Johnston et al.studied the effect of climate change on harp seals in three ways.  They examined the differing sea ice levels in the Gulf of St. Lawrence with neonatal mortality rates in harp seals in the Northeastern US. The authors linked NAO conditions to differing sea-ice levels and did a retrospective cross-correlation analysis of NAO conditions and sea ice in two breeding regions of harp seals. Lastly they showed the relationship between NAO conditions and sea ice by doing linear multiple regression models that accounted for short-term variation in ice driven by the NAO.  In order to link reductions in sea ice cover and seal mortality the scientists used mortality data for dead harp seals and compared that with sea ice cover data from the Gulf of St. Lawrence during the same time period. For the retrospective analysis of NAO conditions and sea ice the authors looked at two breeding regions of harp seals, the Gulf of St. Lawrence and White Sea region. The authors compared these two areas within a retrospective assessment of published harp seal neonatal mortality data. They conducted a wider investigation using two addition breeding regions from Newfoundland and the Greenland Sea. This second investigation was used to assess longer-term trends in sea ice cover across the entire North Atlantic.  Johnston et al. used sea ice data obtained from the National Sea Ice Data Centre and NAO data from the National Center for Atmospheric Research.
            The results showed that sea ice and seal mortality were significantly correlated.  Lighter ice conditions were linked with increased numbers of stranded dead seals. The regression model between NAO data and seal mortality showed a similar relationship. Breeding regions in the White Sea and the Gulf of St. Lawrence showed significant differences in sea ice cover and NAO data. In the White Sea heavier ice coverage was seen during negative NAO periods and lighter ice coverage was seen during positive NAO periods. The western North Atlantic ice conditions were opposite with heavier ice coverage during positive NAO periods and lighter ice coverage during negative NAO periods. The results from their mixed effects models revealed a statistically significant annual decline of sea ice cover in all four breeding regions, regardless of variation in NAO conditions.

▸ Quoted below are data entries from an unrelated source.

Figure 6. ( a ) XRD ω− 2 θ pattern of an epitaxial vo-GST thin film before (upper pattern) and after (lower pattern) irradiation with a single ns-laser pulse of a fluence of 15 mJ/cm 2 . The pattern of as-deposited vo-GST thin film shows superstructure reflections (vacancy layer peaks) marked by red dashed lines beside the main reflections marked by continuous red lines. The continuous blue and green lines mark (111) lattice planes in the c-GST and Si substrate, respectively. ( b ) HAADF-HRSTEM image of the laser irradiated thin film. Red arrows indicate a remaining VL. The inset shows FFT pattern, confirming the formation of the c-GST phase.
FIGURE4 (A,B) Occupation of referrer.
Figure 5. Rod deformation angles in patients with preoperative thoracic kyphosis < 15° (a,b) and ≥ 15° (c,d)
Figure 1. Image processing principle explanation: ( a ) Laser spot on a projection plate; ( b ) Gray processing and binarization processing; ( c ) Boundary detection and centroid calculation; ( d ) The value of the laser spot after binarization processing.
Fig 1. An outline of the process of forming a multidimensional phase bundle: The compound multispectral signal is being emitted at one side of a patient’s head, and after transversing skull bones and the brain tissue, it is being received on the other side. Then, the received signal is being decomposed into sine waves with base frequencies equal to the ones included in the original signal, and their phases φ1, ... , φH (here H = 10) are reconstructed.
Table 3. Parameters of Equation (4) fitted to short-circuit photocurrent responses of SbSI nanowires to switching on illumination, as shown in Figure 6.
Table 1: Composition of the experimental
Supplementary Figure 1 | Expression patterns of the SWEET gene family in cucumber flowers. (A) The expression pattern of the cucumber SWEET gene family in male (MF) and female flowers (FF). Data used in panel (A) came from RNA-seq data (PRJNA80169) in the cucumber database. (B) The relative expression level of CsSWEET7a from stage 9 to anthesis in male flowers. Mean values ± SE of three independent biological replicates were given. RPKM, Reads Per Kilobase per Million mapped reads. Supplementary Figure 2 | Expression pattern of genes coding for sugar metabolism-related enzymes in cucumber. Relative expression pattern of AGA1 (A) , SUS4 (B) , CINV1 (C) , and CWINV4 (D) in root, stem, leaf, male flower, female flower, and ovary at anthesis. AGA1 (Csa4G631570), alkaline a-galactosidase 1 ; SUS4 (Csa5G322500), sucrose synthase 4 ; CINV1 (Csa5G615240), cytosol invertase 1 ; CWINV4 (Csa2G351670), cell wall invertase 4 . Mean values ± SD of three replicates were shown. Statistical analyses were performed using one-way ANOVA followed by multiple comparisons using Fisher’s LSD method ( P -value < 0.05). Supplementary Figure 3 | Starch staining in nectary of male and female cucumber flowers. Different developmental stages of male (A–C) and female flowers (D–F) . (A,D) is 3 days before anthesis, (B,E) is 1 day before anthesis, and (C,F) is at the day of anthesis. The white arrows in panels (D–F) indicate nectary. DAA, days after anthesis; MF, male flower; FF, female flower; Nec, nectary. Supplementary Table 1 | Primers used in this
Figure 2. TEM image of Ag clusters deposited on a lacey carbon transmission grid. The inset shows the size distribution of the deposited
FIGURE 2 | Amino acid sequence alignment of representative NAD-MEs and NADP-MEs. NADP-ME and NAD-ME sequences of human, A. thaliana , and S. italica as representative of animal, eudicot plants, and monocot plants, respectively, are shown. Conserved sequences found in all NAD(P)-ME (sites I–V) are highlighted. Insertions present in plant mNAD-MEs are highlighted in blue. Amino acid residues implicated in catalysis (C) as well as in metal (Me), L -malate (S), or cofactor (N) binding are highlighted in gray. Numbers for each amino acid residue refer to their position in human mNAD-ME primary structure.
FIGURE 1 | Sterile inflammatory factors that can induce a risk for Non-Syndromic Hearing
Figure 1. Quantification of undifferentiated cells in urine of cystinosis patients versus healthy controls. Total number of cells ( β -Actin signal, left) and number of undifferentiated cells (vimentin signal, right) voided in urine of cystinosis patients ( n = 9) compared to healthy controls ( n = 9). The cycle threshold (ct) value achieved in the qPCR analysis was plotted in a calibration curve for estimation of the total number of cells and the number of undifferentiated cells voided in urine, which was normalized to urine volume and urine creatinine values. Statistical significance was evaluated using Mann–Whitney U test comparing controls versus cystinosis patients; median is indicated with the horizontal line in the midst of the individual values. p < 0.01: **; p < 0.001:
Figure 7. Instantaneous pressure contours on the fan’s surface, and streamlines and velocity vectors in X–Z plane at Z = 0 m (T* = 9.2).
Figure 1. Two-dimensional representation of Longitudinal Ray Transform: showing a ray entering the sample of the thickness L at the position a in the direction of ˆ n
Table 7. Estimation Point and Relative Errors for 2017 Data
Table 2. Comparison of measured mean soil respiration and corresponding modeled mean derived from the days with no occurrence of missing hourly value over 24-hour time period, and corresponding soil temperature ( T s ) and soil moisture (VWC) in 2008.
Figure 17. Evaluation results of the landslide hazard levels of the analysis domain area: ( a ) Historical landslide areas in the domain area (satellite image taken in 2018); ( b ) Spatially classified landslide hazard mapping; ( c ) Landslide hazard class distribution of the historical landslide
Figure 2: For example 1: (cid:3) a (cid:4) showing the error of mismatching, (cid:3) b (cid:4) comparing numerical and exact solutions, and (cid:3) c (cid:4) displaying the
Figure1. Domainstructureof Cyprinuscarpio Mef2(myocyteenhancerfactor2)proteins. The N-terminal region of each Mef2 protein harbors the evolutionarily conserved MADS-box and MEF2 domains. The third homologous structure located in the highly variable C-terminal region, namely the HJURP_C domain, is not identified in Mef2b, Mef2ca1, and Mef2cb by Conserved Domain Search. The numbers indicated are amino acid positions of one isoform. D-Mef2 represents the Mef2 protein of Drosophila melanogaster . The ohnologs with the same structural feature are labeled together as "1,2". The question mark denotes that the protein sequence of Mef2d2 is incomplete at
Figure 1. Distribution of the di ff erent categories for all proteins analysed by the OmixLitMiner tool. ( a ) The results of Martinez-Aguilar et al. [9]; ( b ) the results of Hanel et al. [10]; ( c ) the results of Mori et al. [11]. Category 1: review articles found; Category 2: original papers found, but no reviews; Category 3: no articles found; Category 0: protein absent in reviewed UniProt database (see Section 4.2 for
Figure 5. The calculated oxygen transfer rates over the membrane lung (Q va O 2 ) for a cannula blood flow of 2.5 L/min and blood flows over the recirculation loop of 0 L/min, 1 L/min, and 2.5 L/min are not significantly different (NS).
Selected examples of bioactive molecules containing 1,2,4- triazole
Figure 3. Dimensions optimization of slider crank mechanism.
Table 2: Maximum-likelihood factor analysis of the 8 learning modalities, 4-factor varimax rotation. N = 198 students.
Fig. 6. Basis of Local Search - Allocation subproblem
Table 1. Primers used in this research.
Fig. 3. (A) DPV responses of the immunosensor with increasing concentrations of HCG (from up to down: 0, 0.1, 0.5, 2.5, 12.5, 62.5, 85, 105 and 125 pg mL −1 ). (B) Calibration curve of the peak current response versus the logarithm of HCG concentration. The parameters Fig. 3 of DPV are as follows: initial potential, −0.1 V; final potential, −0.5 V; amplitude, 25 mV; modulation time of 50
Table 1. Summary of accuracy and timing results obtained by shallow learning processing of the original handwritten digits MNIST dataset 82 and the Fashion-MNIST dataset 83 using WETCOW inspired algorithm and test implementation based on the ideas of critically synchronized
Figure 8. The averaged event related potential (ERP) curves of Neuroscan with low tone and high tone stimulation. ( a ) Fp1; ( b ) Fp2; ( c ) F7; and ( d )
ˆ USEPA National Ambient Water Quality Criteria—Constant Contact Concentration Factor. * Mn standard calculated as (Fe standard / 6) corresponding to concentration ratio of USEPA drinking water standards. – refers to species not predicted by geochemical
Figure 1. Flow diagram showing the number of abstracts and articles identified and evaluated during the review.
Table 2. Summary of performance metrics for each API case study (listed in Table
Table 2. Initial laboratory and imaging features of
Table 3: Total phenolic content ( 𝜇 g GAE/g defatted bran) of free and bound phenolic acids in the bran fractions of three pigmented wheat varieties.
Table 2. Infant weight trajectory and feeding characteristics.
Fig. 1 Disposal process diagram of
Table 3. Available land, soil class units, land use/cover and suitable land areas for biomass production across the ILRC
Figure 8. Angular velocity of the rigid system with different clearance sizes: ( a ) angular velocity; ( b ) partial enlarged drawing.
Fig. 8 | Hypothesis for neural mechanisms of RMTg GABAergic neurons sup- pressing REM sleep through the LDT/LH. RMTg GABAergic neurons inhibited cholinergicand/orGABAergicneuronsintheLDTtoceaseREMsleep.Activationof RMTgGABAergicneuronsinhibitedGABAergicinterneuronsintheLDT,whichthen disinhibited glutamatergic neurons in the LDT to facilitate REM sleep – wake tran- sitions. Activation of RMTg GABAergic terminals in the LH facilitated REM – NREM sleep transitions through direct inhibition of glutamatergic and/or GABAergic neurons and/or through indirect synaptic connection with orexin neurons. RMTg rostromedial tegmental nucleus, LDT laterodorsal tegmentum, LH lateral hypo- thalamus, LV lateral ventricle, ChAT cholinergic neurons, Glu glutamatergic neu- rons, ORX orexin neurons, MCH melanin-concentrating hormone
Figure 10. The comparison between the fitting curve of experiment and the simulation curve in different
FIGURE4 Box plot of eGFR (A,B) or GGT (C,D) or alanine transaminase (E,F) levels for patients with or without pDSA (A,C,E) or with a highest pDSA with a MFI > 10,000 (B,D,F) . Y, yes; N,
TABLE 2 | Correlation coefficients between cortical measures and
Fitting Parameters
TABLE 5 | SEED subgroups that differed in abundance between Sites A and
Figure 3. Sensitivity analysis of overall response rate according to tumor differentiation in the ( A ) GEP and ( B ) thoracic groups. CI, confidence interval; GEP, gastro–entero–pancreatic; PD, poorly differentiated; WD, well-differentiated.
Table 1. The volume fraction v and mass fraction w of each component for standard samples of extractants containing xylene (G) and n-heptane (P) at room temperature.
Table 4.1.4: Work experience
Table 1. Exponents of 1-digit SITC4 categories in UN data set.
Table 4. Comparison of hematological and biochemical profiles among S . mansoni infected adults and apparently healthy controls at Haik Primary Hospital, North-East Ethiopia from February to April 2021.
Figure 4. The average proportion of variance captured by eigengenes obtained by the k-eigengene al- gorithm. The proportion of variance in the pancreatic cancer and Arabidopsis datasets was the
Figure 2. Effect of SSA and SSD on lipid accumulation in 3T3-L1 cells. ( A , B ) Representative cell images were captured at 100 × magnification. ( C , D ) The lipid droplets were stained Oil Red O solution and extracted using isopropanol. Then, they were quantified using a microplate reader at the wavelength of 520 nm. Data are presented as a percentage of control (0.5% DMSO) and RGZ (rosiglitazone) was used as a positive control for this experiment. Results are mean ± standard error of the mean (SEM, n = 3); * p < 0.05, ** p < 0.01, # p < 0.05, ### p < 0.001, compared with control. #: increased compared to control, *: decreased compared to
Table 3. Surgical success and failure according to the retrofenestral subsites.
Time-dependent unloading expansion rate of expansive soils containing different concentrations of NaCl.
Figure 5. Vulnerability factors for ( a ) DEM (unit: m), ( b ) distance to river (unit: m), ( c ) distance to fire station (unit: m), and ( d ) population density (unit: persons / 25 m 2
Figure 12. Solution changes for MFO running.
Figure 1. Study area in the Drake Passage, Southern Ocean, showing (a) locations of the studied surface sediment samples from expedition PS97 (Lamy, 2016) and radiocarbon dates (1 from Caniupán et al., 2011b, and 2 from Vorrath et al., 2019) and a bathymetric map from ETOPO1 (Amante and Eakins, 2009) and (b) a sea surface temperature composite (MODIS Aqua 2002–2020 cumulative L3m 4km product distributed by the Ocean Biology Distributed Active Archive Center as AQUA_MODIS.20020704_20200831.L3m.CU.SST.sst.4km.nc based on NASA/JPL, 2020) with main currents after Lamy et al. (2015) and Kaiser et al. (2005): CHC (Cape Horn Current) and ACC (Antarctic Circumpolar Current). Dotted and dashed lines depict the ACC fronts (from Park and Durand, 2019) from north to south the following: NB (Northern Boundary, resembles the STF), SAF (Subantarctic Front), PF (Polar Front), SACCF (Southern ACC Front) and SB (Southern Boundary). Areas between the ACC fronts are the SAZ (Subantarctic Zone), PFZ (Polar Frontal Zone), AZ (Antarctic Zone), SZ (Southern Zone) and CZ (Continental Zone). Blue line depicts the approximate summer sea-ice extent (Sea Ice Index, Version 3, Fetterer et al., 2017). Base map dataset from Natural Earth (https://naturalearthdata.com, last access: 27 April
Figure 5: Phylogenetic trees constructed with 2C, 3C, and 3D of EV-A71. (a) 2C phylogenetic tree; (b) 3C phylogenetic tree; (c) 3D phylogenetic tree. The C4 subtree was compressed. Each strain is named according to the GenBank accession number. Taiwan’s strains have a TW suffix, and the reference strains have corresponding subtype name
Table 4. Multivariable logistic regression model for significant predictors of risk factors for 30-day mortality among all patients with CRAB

            The negative relationship between sea ice coverage and seal mortality rates shows how climate change is having an impact on seal populations. The scientist’s regression revealed that an increase in first year mortality occurred in years with lighter sea ice coverage and lower NAO index values. This also shows how the NAO determines sea ice dynamics in harp seal breeding regions. The retrospective analysis of NAO conditions revealed that the NAO was consistently negative in light ice conditions in the Northwest Atlantic, and in years with less ice coverage the harp seal populations decreased significantly. The Northeast Atlantic breeding regions are out of phase with the NAO and the NAO was positive in times of decreased sea ice, years with decreased seal populations correlated to positive NAO indices and lower sea ice levels. The fluctuations of harp seal populations over time corresponds to increases and decreases in sea ice as well as the NAO indices, showing how climate change directly impacts sea ice levels, which then disrupt harp seal reproduction. The authors found that the ice cover in the breeding habitats for harp seals has been declining since 1979, and along with this the harp seal’s yearly mortality rate has gone up since 1979. Johnston et al. conclude their paper by stating that harp seals could be a vulnerable species in the future. The authors state that the harp seals are well suited to deal with natural shifts in climate however the cumulative effects of human influences such as hunting and global warming could put them at a higher risk. Other artic seal species could be at risk as well sharing many of the characteristics and breeding regions of the harp seal.